The time for action is NOW. Andrew Clyde raised DOUBLE what Gurtler did and that was basically all self-financing so his pockets are deep and will no doubt have the means to self-fund the run-off. If you want to get another Ron Paul republican in Congress please donate. Please consider donating at www.mattgurtlerforcongress.com

I just made a donation, would love for someone to match! 

Friends of Matt Gurtler
A * Matt Gurtler
$200.00

ID: d1765c6b3b989b227bdf8

----------


## trey4sports

Senator Rand Paul is doing a lunch fundraiser with Matt this coming Friday the 10th. If you are in North GA and would like to attend send an email to MatthewABurrow(at)gmail.com  - admission starts at $250 donation.

----------


## trey4sports

Just a quick update.... had the pleasure of attending a fundraiser for Matt yesterday headlined by none other than Senator Rand Paul.
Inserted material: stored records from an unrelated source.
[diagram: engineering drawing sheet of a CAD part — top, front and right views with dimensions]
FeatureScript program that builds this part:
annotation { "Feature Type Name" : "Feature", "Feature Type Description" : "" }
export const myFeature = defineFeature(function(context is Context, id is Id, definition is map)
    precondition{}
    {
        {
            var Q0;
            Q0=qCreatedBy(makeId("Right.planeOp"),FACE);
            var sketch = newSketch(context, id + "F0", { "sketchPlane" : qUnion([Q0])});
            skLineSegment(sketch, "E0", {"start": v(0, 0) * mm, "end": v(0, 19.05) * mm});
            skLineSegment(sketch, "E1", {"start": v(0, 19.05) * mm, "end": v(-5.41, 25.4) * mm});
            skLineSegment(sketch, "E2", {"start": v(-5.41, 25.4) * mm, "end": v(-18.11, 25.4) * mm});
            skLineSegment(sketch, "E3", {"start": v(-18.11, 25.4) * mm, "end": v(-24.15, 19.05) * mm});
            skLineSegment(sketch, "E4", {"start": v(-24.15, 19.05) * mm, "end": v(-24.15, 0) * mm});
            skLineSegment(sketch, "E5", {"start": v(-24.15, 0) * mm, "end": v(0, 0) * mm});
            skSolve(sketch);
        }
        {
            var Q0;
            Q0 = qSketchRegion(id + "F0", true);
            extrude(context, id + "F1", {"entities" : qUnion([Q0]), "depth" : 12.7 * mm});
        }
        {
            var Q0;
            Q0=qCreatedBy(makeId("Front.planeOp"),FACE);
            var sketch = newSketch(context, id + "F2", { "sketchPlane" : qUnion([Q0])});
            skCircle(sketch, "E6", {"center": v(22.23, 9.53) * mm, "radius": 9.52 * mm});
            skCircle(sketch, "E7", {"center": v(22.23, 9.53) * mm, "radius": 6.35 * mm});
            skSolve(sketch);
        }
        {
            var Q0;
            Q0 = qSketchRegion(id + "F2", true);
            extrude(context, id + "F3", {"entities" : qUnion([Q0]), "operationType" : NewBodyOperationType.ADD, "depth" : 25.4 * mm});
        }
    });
Rand also spoke to the Hall County GOP this morning and endorsed Matt. There was so much energy - it was incredible! 

I would like to emphasize that Matt came in 1st place in a 9 way primary and the run-off is very winnable. His opponent is self-financed and recently cut his own campaign a 400K check so we need every bit of help possible. Please consider donating and be sure to watch the First runoff debate between Matt Gurtler and his opponent tonght at 6pm est. The debate will be livestreamed on Facebook. Look for the "Rabun County GOP" facebook page for the stream.

----------


## Slutter McGee

I matched ya.

Friends of Matt Gurtler
A * Matt Gurtler
$200.00

ID: d46d477db830dc6cff534

----------


## Vanguard

Matt would instantly be the 2nd best congressman by votes. If he wins the primary, he's safe for the general

----------


## trey4sports

> I matched ya.
> 
> Friends of Matt Gurtler
> A * Matt Gurtler
> $200.00
> 
> ID: d46d477db830dc6cff534


Awesome! +rep , pat on the back, and I'll buy ya a beer if I ever meet ya in person!

----------


## trey4sports

If anyone is interested in getting involved and has some time on his/her hands phone-banking is very effective and the Gurtler Campaign has a great system in place that gives you the freedom to help out as little or as much as you would like. 

This is one of the single most effective strategies for winning elections. Phone-banking not only identifies supporters for GOTV efforts but it also identifies important issues for each voter and gives the campaign the ability to laser-target mailers. 

Every call matters. The phone-banking system is set up so that you can make calls from your phone or your computer.

Phone-bank from home ----> https://www.mattgurtlerforcongress.com/calls

----------


## trey4sports

> Matt would instantly be the 2nd best congressman by votes. If he wins the primary, he's safe for the general


Yup. He is a "no compromise" conservative. He has taken some difficult votes in GA but never backed down.

----------


## trey4sports

*P.S. Georgia voters are very friendly - I've had calls go for an hour+ lol*

----------


## Matt Collins

Unfortunately Gurtler lost last night :-(

----------


## Vanguard

This is a very tragic loss. With Amash gone, Gurtler would have been a great replacement. So far we are 1/3 with liberty candidates. There are a few fellow travelers but man, I hoped in this AM First era we would shine. We do great on the local level. We need some fking house reps. Massie isn't enough and his style isn't appealing. Rand is going to retire soon I can feel it

----------


## trey4sports

> This is a very tragic loss. With Amash gone, Gurtler would have been a great replacement. So far we are 1/3 with liberty candidates. There are a few fellow travelers but man, I hoped in this AM First era we would shine. We do great on the local level. We need some fking house reps. Massie isn't enough and his style isn't appealing. *Rand is going to retire soon I can feel it*


God I hope not.

----------


## Matt Collins

> Rand is going to retire soon I can feel it


I think there is a good chance he will too based on some insider knowledge. Hopefully he doesn't.

----------